Of course, these books in recent times avoid the central problem of their authors being completely ignorant of the history of ideas outside the Western world, by being titled Western This and Western That. Conversely, even the most common or garden variety Indian or Kenyan intellectual (or even just educated person), to pluck examples out of thin air, will demonstrate a cross-cultural knowledge and facility with ideas and language that a Jacques Barzun simply cannot match. The phenomenon of books such as Barzun's, and of Westerners thrilling to them, is a prime example of the half-blind admiring the half-ignorant.
--Marty Ginzberg
(To reply, click here.)
[This post produced a long thread of argument and debate in the Fray. For other views, click here and here, and read on:]
It would be better to view Western Civilization in the context of all of the civilizations it influenced and was influenced by. Where would Spain have been without the New World, or Portugal without India? Despite the horrors of colonialism, new ideas were inculcated in each successive generation from chinoiserie to anime. I wonder if perhaps the "falling off" mentioned in all of this discussion isn't perhaps a way of sighing, of communicating that post-post-modernism has been with us way too long.
--Charles Roule
(To reply, click here.)
I bought a copy of From Dawn to Decadence almost immediately after it came out, full of expectation that here was a scholarly text to offer the turn of this century the insights that Henry Adams offered the turn of the last century. While the text certainly has some great moments, it is also at turns overblown and too drawn out. Tracing 500 years of cultural history is an ominous task, and one I am sorry to say Barzun failed at. It is not that Barzun's text is a collection of errors, just that the title and the premise seem to have come from different sources.

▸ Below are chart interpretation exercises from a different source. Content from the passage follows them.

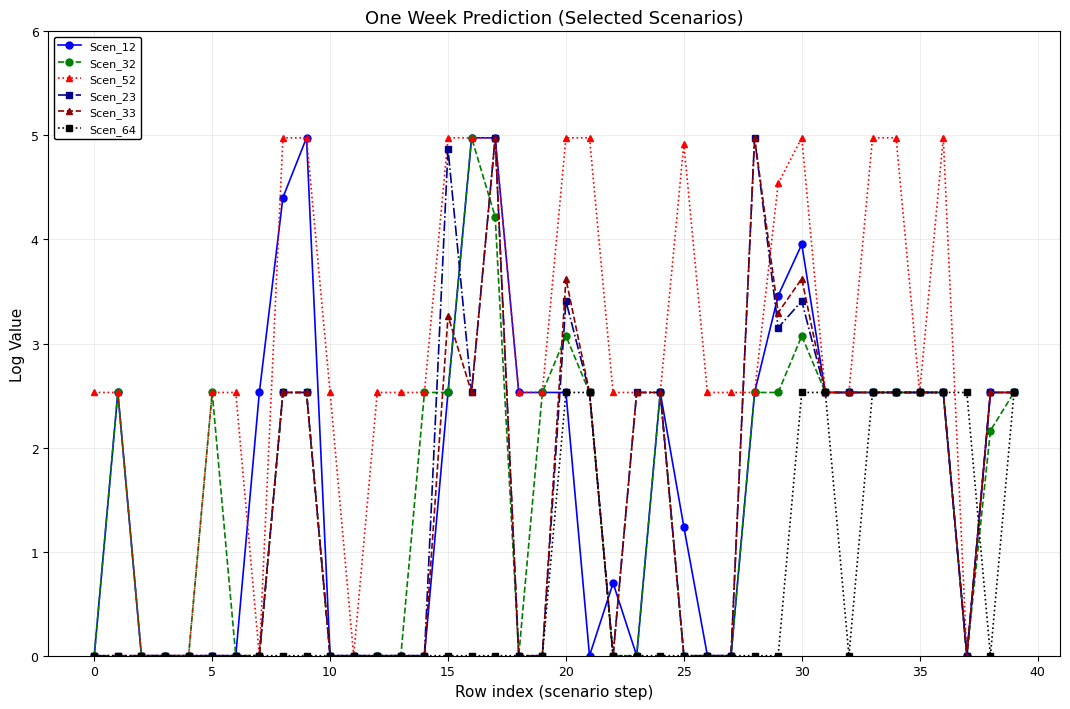

Reading left to right, transcribe all the data shown in this chart.

Scen_12: 0.0	2.5	0.0	0.0	0.0	0.0	0.0	2.5	4.4	5.0	0.0	0.0	0.0	0.0	0.0	2.5	5.0	5.0	2.5	2.5	2.5	0.0	0.7	0.0	2.5	1.2	0.0	0.0	2.5	3.5	4.0	2.5	2.5	2.5	2.5	2.5	2.5	0.0	2.5	2.5
Scen_32: 0.0	2.5	0.0	0.0	0.0	2.5	0.0	0.0	2.5	2.5	0.0	0.0	0.0	0.0	2.5	2.5	5.0	4.2	0.0	2.5	3.1	2.5	0.0	0.0	2.5	0.0	0.0	0.0	2.5	2.5	3.1	2.5	2.5	2.5	2.5	2.5	2.5	0.0	2.2	2.5
Scen_52: 2.5	2.5	0.0	0.0	0.0	2.5	2.5	0.0	5.0	5.0	2.5	0.0	2.5	2.5	2.5	5.0	5.0	5.0	2.5	2.5	5.0	5.0	2.5	2.5	2.5	4.9	2.5	2.5	2.5	4.5	5.0	2.5	2.5	5.0	5.0	2.5	5.0	0.0	2.5	2.5
Scen_23: 0.0	0.0	0.0	0.0	0.0	0.0	0.0	0.0	2.5	2.5	0.0	0.0	0.0	0.0	0.0	4.9	2.5	5.0	0.0	0.0	3.4	2.5	0.0	2.5	2.5	0.0	0.0	0.0	5.0	3.2	3.4	2.5	2.5	2.5	2.5	2.5	2.5	0.0	2.5	2.5
Scen_33: 0.0	0.0	0.0	0.0	0.0	0.0	0.0	0.0	2.5	2.5	0.0	0.0	0.0	0.0	0.0	3.3	2.5	5.0	0.0	0.0	3.6	2.5	0.0	2.5	2.5	0.0	0.0	0.0	5.0	3.3	3.6	2.5	2.5	2.5	2.5	2.5	2.5	0.0	2.5	2.5
Scen_64: 0.0	0.0	0.0	0.0	0.0	0.0	0.0	0.0	0.0	0.0	0.0	0.0	0.0	0.0	0.0	0.0	0.0	0.0	0.0	0.0	2.5	2.5	0.0	0.0	0.0	0.0	0.0	0.0	0.0	0.0	2.5	2.5	0.0	2.5	2.5	2.5	2.5	2.5	0.0	2.5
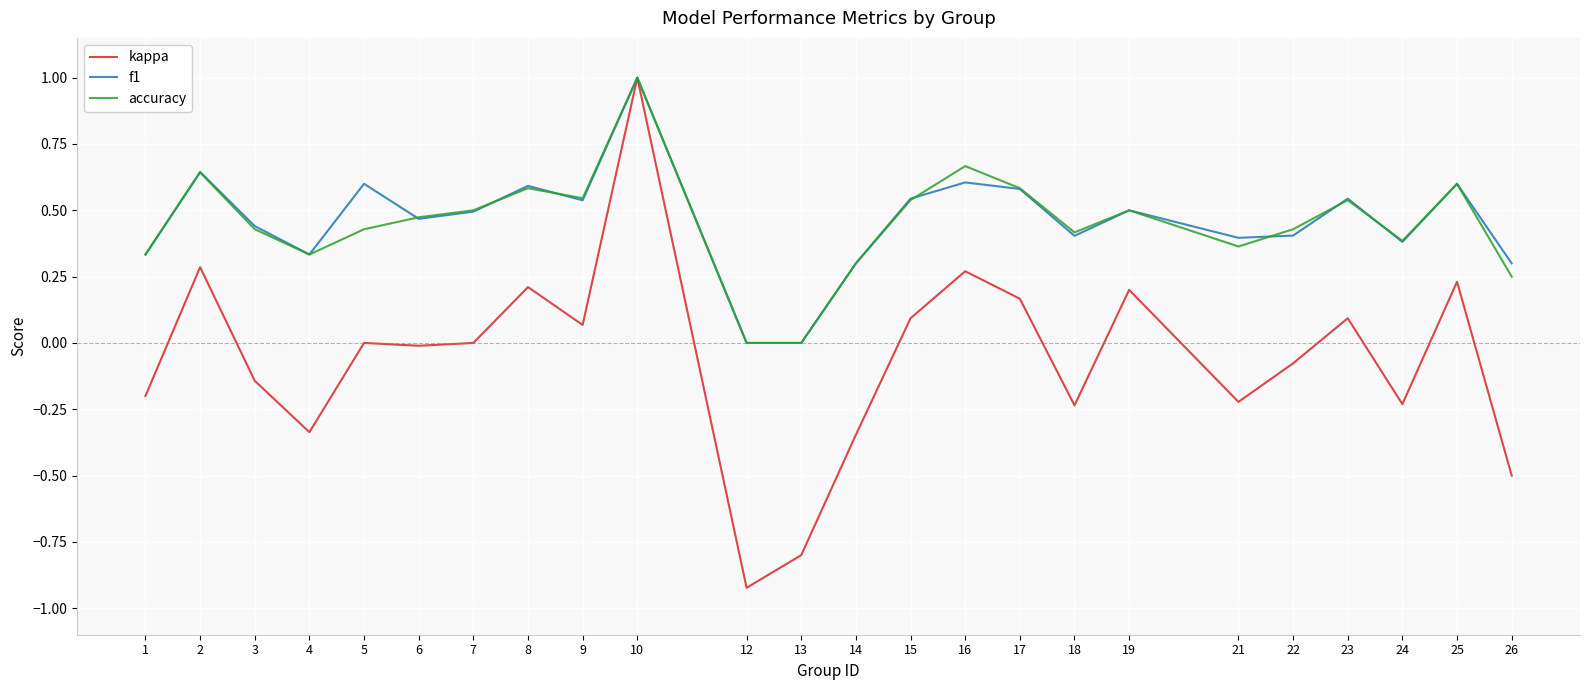

Is the value of f1 at 26 greater than the value of accuracy at 26?

Yes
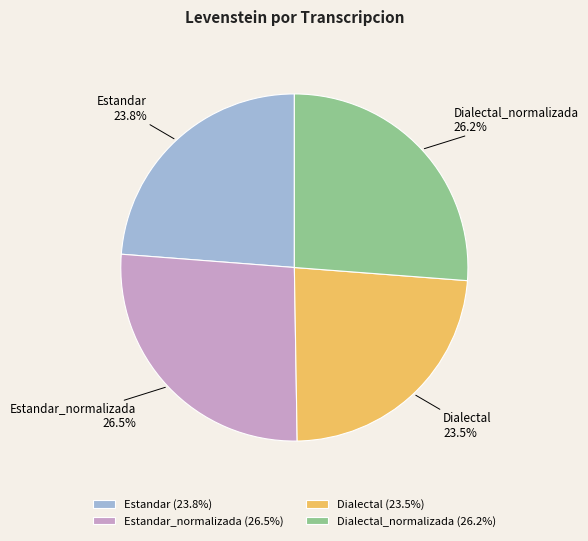

Approximately how many times larger is the value at Estandar compared to Estandar_normalizada?

0.9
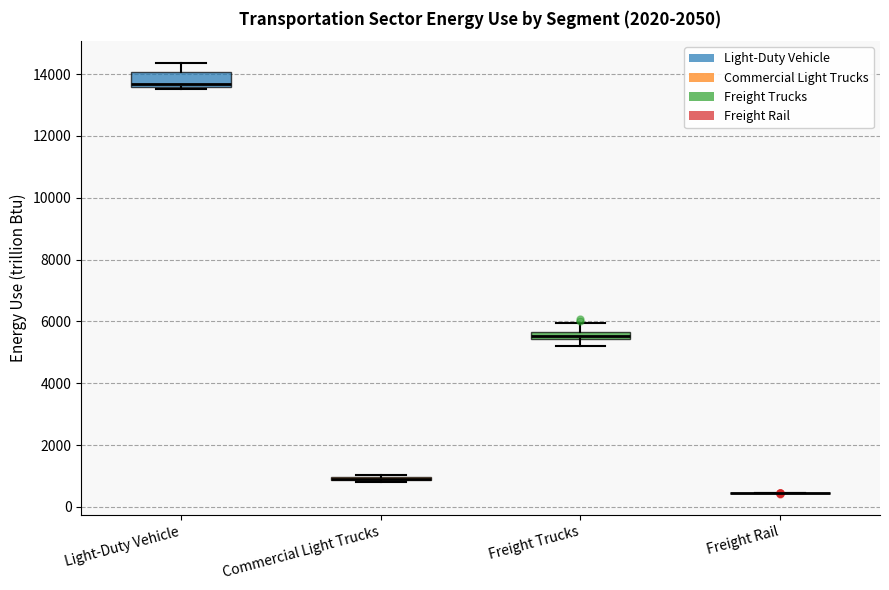

Which box is the tallest, from its lower edge to its upper edge?

Light-Duty Vehicle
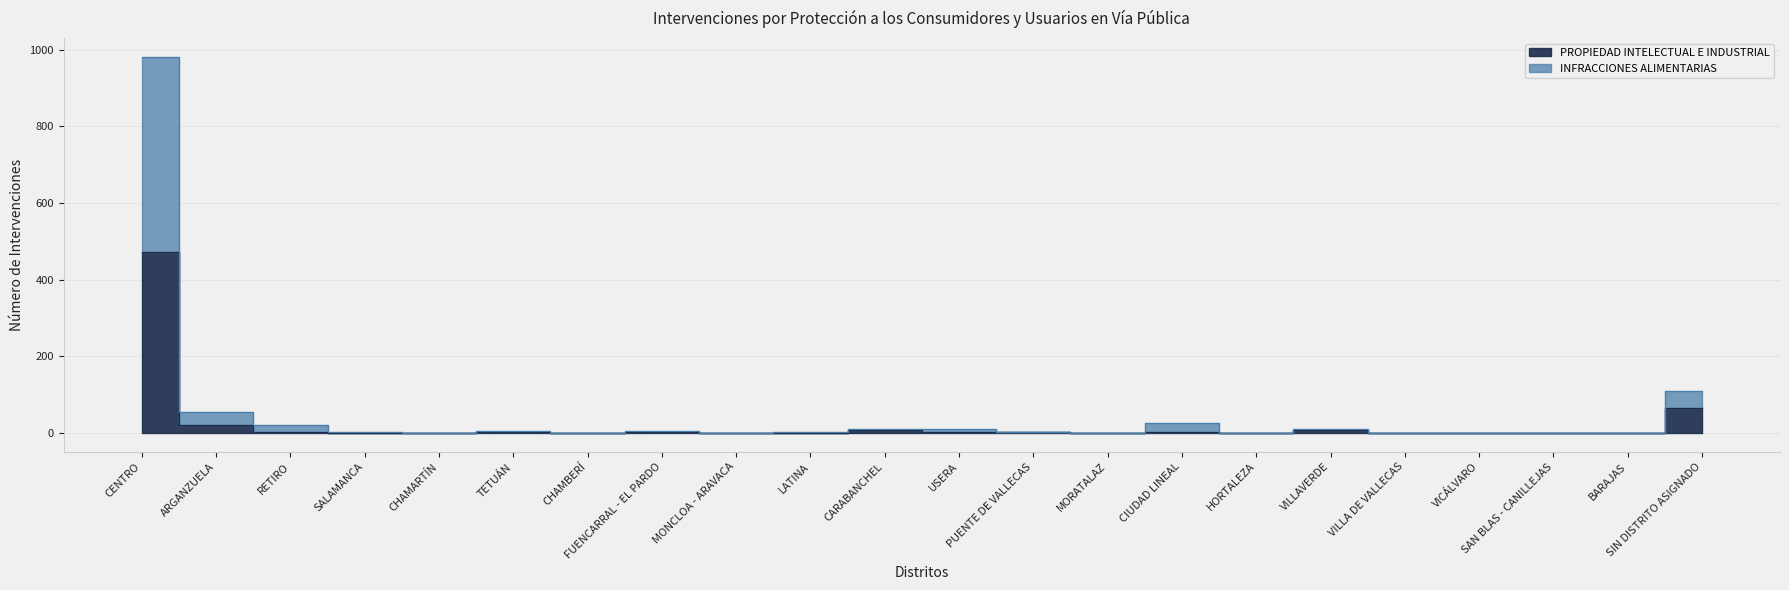

Reading left to right, what are all the values shown in this chart?

PROPIEDAD INTELECTUAL E INDUSTRIAL: CENTRO=471	ARGANZUELA=20	RETIRO=2	SALAMANCA=0	CHAMARTÍN=0	TETUÁN=2	CHAMBERÍ=1	FUENCARRAL - EL PARDO=3	MONCLOA - ARAVACA=0	LATINA=1	CARABANCHEL=8	USERA=3	PUENTE DE VALLECAS=2	MORATALAZ=0	CIUDAD LINEAL=2	HORTALEZA=0	VILLAVERDE=7	VILLA DE VALLECAS=0	VICÁLVARO=1	SAN BLAS - CANILLEJAS=0	BARAJAS=0	SIN DISTRITO ASIGNADO=65
INFRACCIONES ALIMENTARIAS: CENTRO=981	ARGANZUELA=55	RETIRO=20	SALAMANCA=2	CHAMARTÍN=0	TETUÁN=4	CHAMBERÍ=1	FUENCARRAL - EL PARDO=4	MONCLOA - ARAVACA=0	LATINA=3	CARABANCHEL=11	USERA=10	PUENTE DE VALLECAS=3	MORATALAZ=0	CIUDAD LINEAL=27	HORTALEZA=0	VILLAVERDE=10	VILLA DE VALLECAS=0	VICÁLVARO=1	SAN BLAS - CANILLEJAS=1	BARAJAS=0	SIN DISTRITO ASIGNADO=110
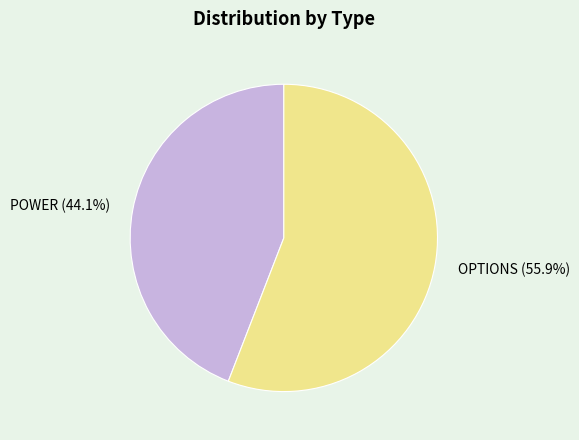

Is the sum of POWER and OPTIONS greater than half?

Yes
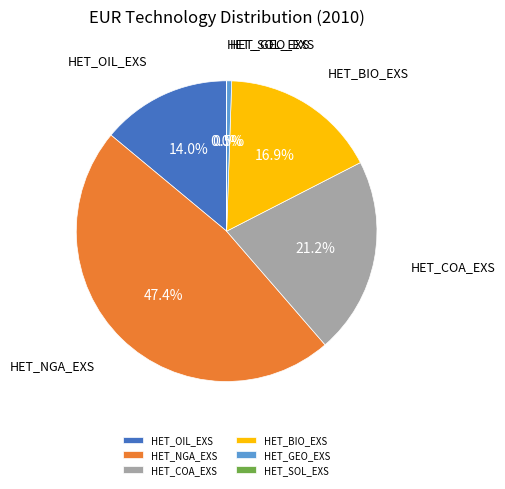

To the nearest percent, what portion does HET_COA_EXS represent?

21%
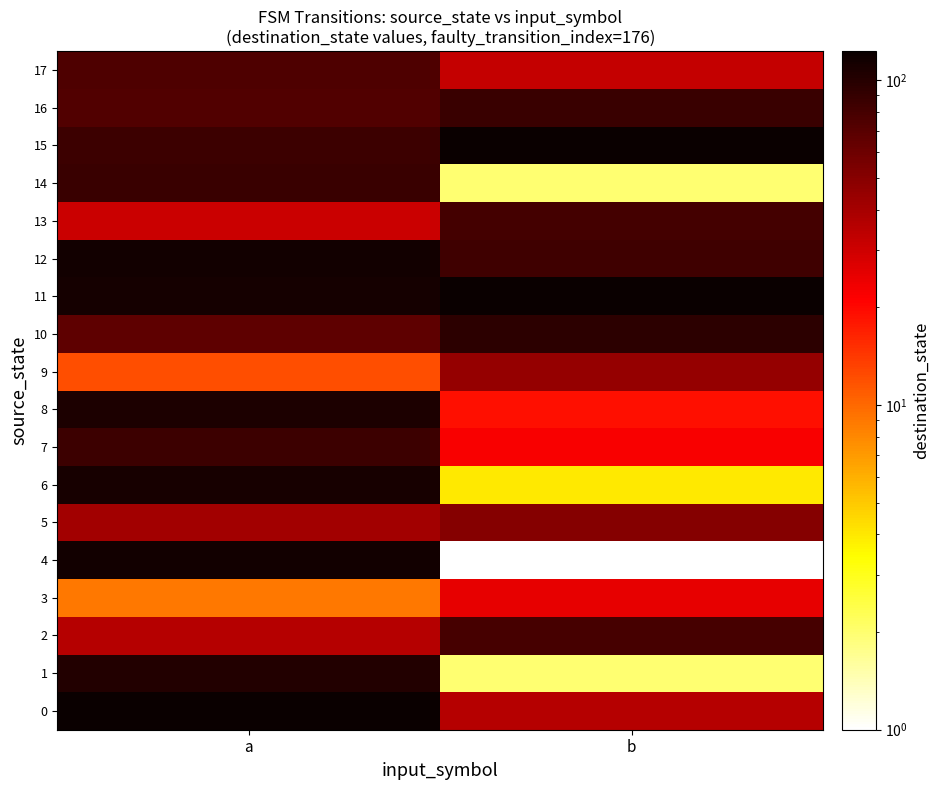

Which series changed the most between a and b?

4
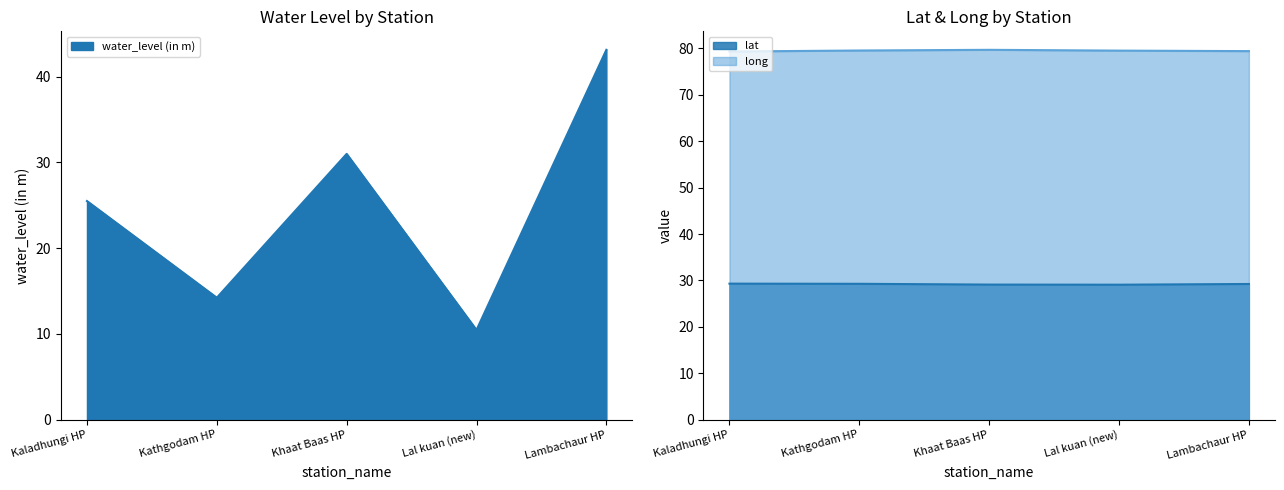

After their last crossing, which series has the higher values: water_level (in m) or lat?

water_level (in m)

Henry Adams did a much better job of tracing the diffusion of humanity and culture almost 100 years ago, and interestingly makes only a cameo role in a book which certainly seems to be at least partially inspired by Adams. While Barzun's text is certainly worth reading it is ultimately disappointing.
--R.Lee
(To reply, click here.)
[Notes from the Fray Editor: Sandy, here, says the book does contain errors, and takes issue with Mr Barzun on the topics of secularism, music and syntax. Christopher J. Henrich defends Dorothy L.Sayers--who must be turning in her grave-- from the claim that she was Catholic. And who isn't mentioned in the book? Janacek, Larkin, Pynchon, Pasternak, Jean Renoir and Little Richard were amongst the omissions noticed in The Fray.]